- Supplied text:
Start

87. Use a brutally effective coupon strategy. Here’s the trick: wait a month before using the coupons. Save your coupon flyer out of your Sunday paper for a month, then bust it out and start cutting anything that might be of interest. For a bonus kicker, use the coupons in comparison with your grocery store flyer that week to find out ways you can use a coupon to reduce the cost of an item already on sale – you can wind up paying pennies for some things and, on occasion, actually get food for free (I’ve came home with a ton of free yogurt containers before, for example).

88. Air seal your home. Most homes have some air leaks that make the job of keeping it cool in summer and warm in winter that much harder – and that much more costly for you. Spend an afternoon air sealing your home – the DoE has a great guide on basic airsealing.

89. Make your own beer or wine. If you enjoy an occasional drink, this is a great way to enjoy some of the beverages that you love at a very cheap price. You can easily make five gallons of beer or wine at once and it doesn’t take that long, either, once you have the basic ingredients. Even better, it’s a great activity to do with friends – you buy the equipment, they bring the juice and you both get a few bottles of delicious homemade wine out of the deal. A nice entertainment, plus some free beverages – that’s a great frugal deal.

90. Make sure all your electrical devices are on a surge protector. This is especially true of your entertainment center and your computer equipment. A power surge can damage these electronics very easily, so spend the money for a basic surge protector and keep your equipment plugged into such a device.

91. Get on an automatic debt repayment plan for any student loans you have. Many student loans offer a rate reduction if you sign up for their automatic debt repayment plan. This way, not only do you save a few bucks a month, you don’t have to go to the effort of actually paying the bill. Our automatic plan saved us about $60 a year.

92. Cut down on your vacation spending. Instead of going on a big, extravagant trip, pack up the car and see some of America some years for vacation. One of the best vacations I’ve ever taken was when my son was an infant – we just packed up the car and drove around Minnesota, eventually camping for a few days along the north shore of Lake Superior. For a week long relaxing vacation, it was incredibly cheap and quite memorable, too.

93. Cancel the cable or satellite channels you don’t watch. Many people with cable services often are paying for a premium package but rarely watch those extra channels. For the longest time, my wife and I were subscribed to HBO, Starz, and Cinemax, yet we would only tune in once a month at best. We argued that it was worth it because we could watch a movie or a great drama whenever we wanted, but it would have been far cheaper just to rent a movie. Get rid of the excess channels and put that cash back in your pocket.

94. Exercise more. Go for a walk or a jog each evening, and practice stretching and some light muscle exercise at home. These exercises can be done at home for very little, meaning you’ve got an activity without a lot of cost, and the health benefits are enormous. Just set aside some time each day to get some exercise, and your body and wallet will thank you.

95. Utilize online bill pay with your bank. This serves two purposes. First, it keeps you in much closer contact with your money, as you can keep a very close eye on your balance and be in much less danger of overdrafting. Second, it saves you money on stamps and paper checks by allowing you to just fill in an online form, click submit, and have your bill paid. Try it out – and take advantage of it if you’re not already.

End

- Records supplied:
Start

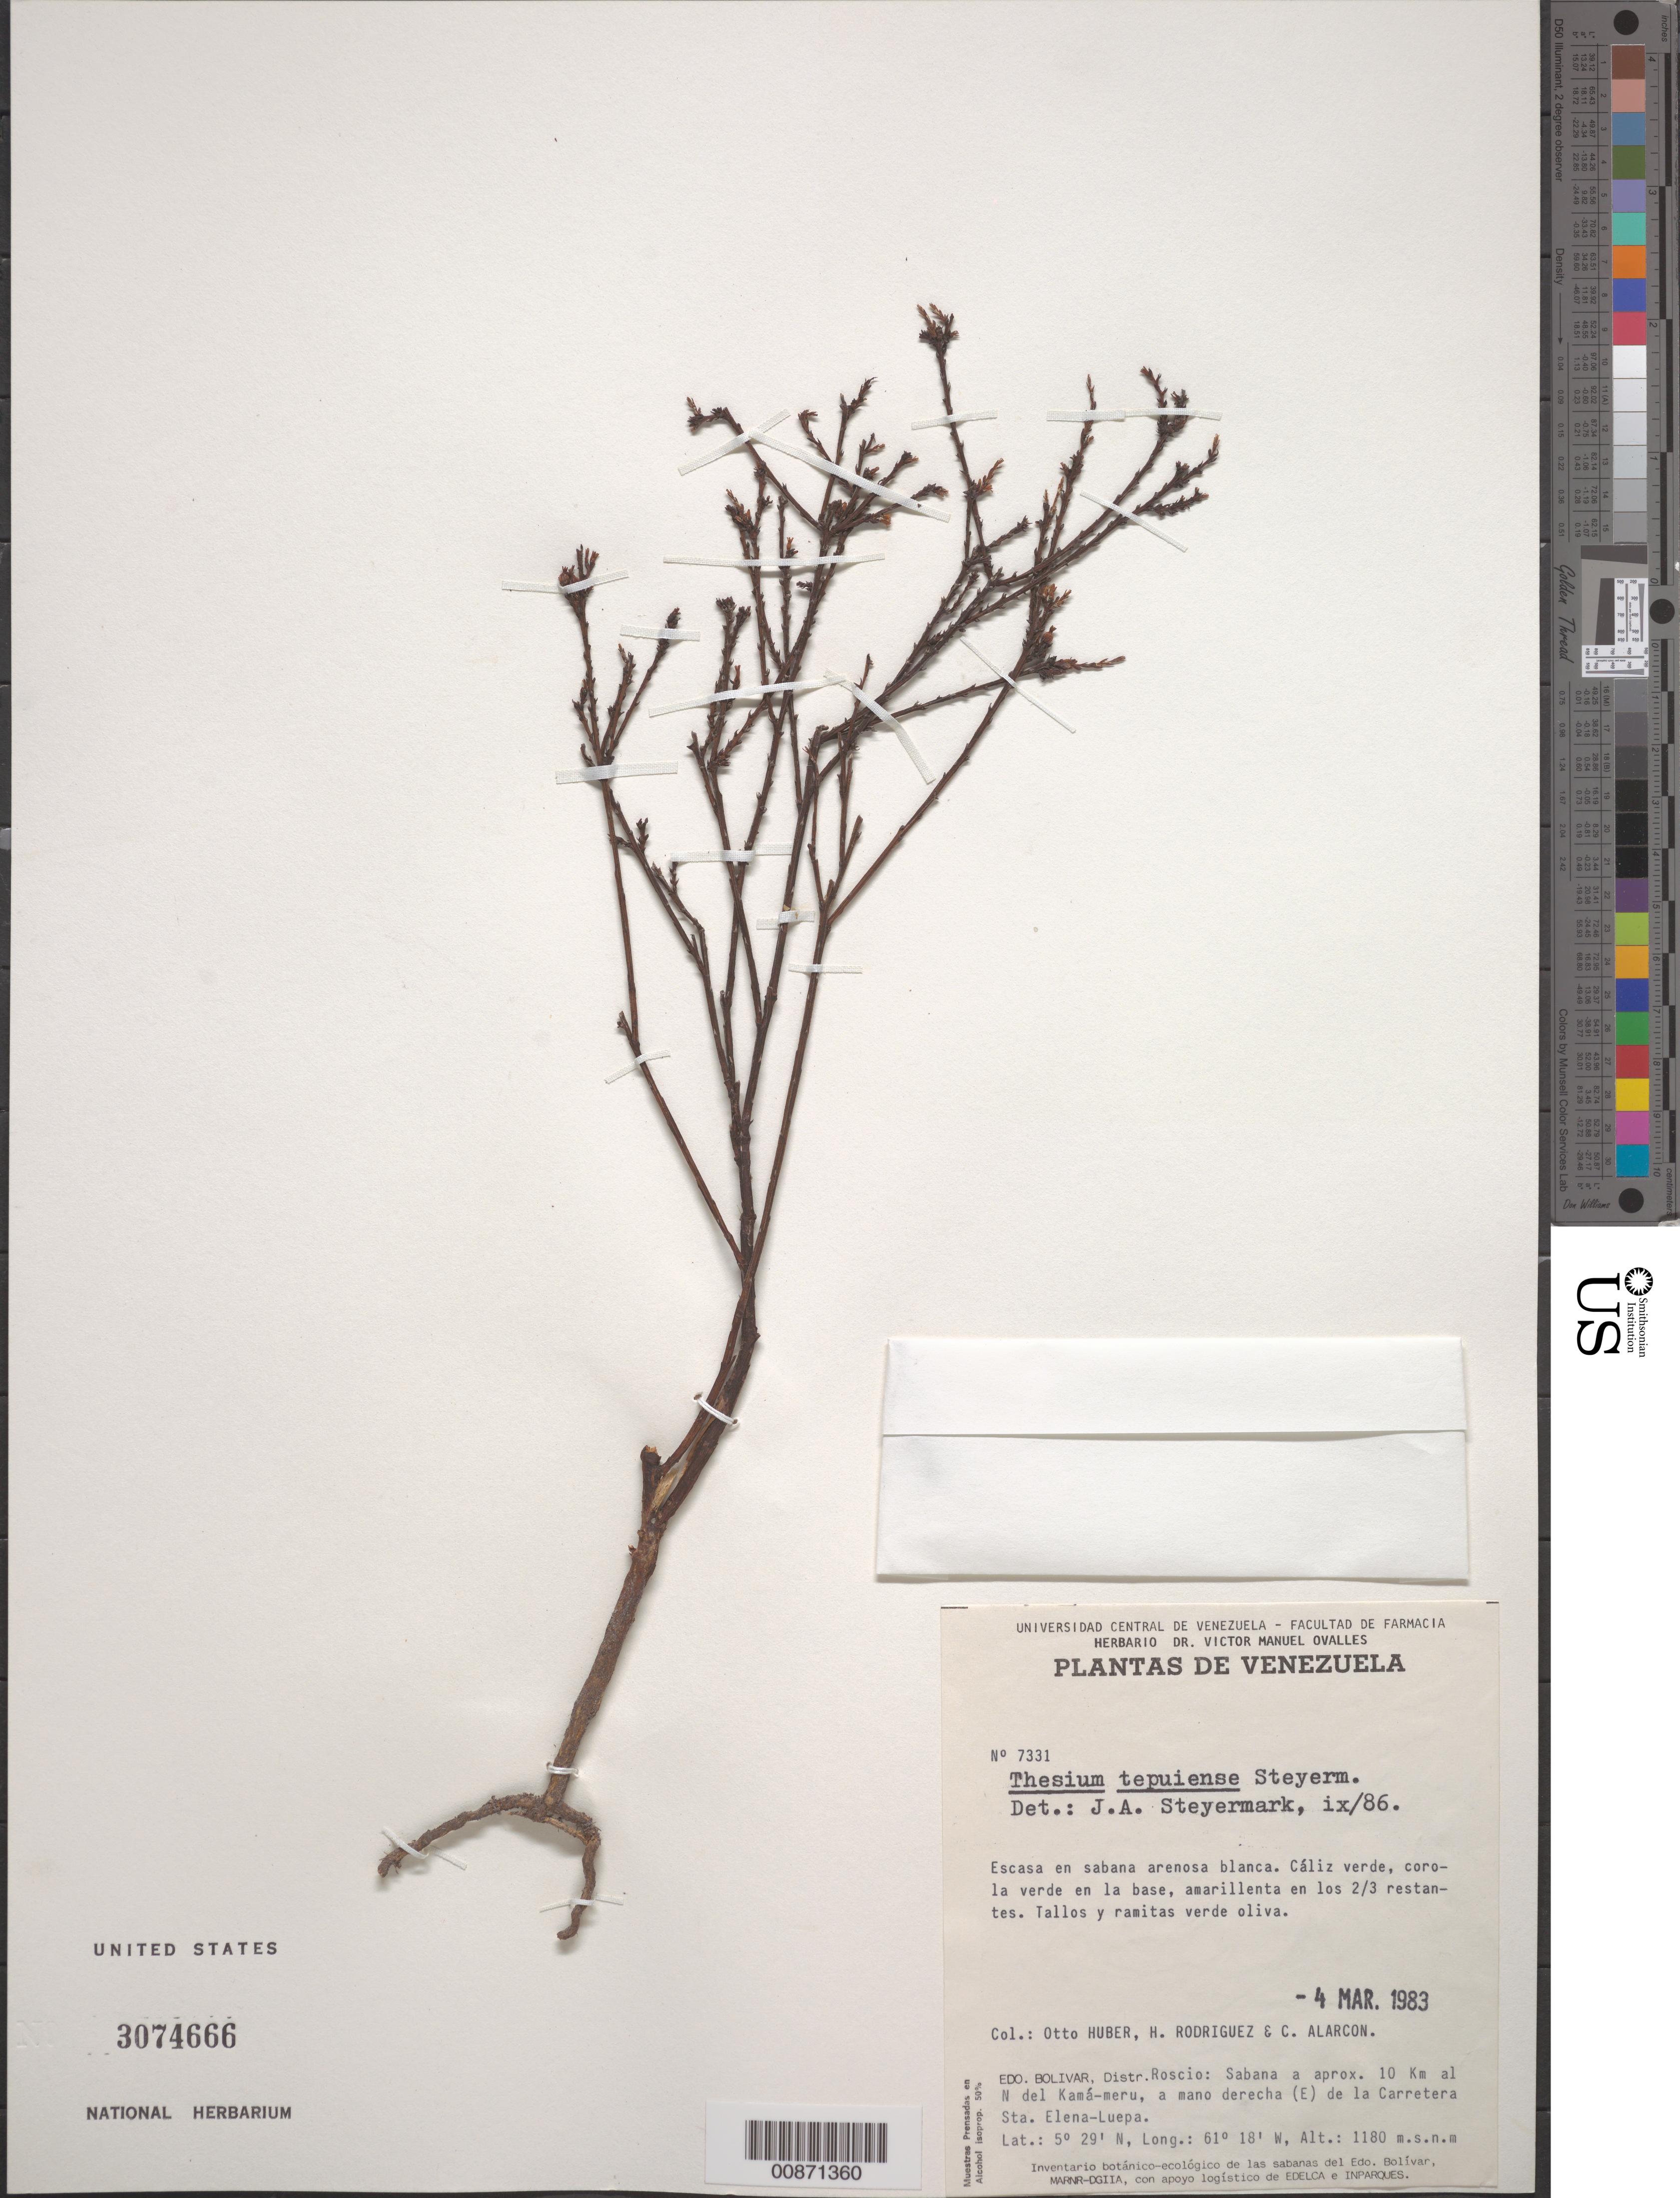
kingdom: Plantae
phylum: Tracheophyta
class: Magnoliopsida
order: Santalales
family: Thesiaceae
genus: Thesium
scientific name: Thesium tepuiense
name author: Steyerm.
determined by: Steyermark, Julian A., (VEN)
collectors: O. Huber, H. Rodriguez & C. Alarcon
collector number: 7331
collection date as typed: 4-Mar-83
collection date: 1983-03-04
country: Venezuela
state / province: Bolívar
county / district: Roscio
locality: Kamá-meru, 10 km N, E de la Carretera Sta. Elena-Luepa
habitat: Sabana arenosa blanca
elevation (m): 1180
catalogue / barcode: US 3074666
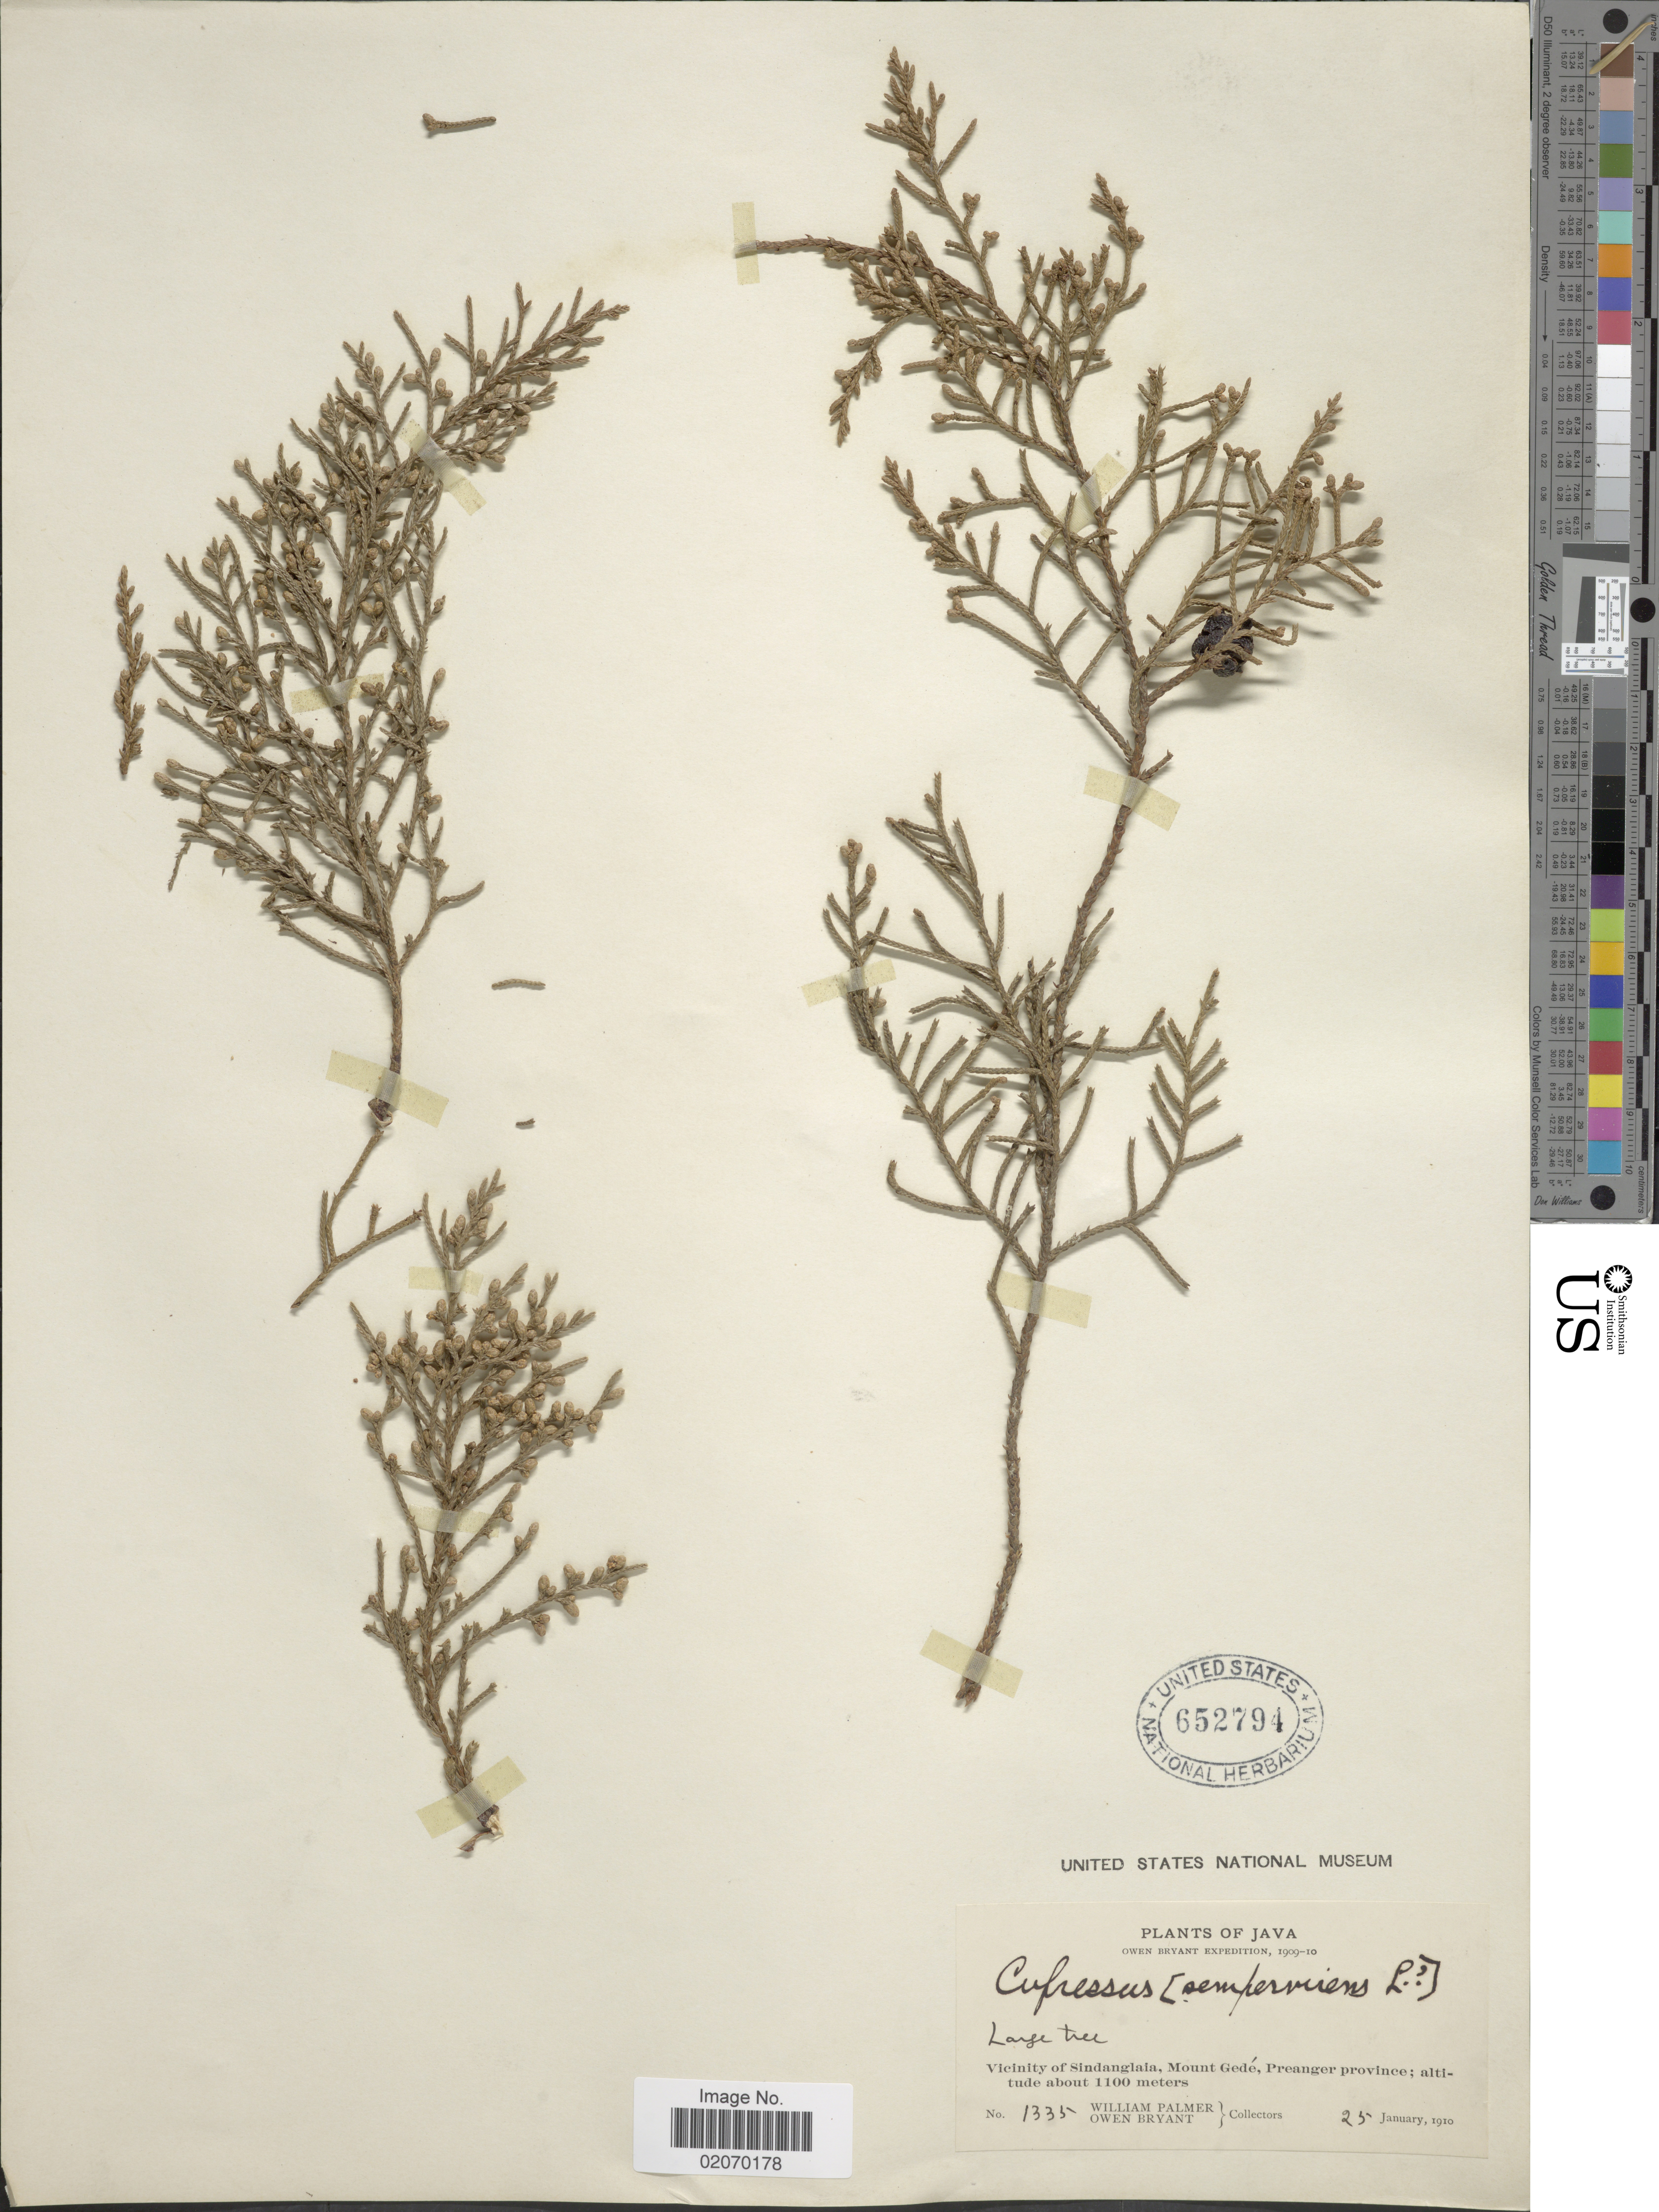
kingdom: Plantae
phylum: Tracheophyta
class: Pinopsida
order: Pinales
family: Cupressaceae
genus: Cupressus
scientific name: Cupressus sempervirens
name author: L.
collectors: W. Palmer & O. Bryant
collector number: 1335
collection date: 1910-01-25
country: Indonesia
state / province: Java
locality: Vicinity of Sindanglaia, Mount Gede, Preanger province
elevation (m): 1100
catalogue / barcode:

End

- Jobs:
1. Name every premium channel mentioned in the money-saving tips.
2. Answer from the money-saving tips:
(a) About how much did the automatic student loan plan save per year?
(b) How many gallons of beer or wine can you easily make at once?
(c) Where was the camping done on the Minnesota vacation?
The data has nothing to do with the money-saving tips.

- Completed exercise:
1. HBO, Starz, Cinemax

2.
(a) About $60
(b) Five gallons
(c) Along the north shore of Lake Superior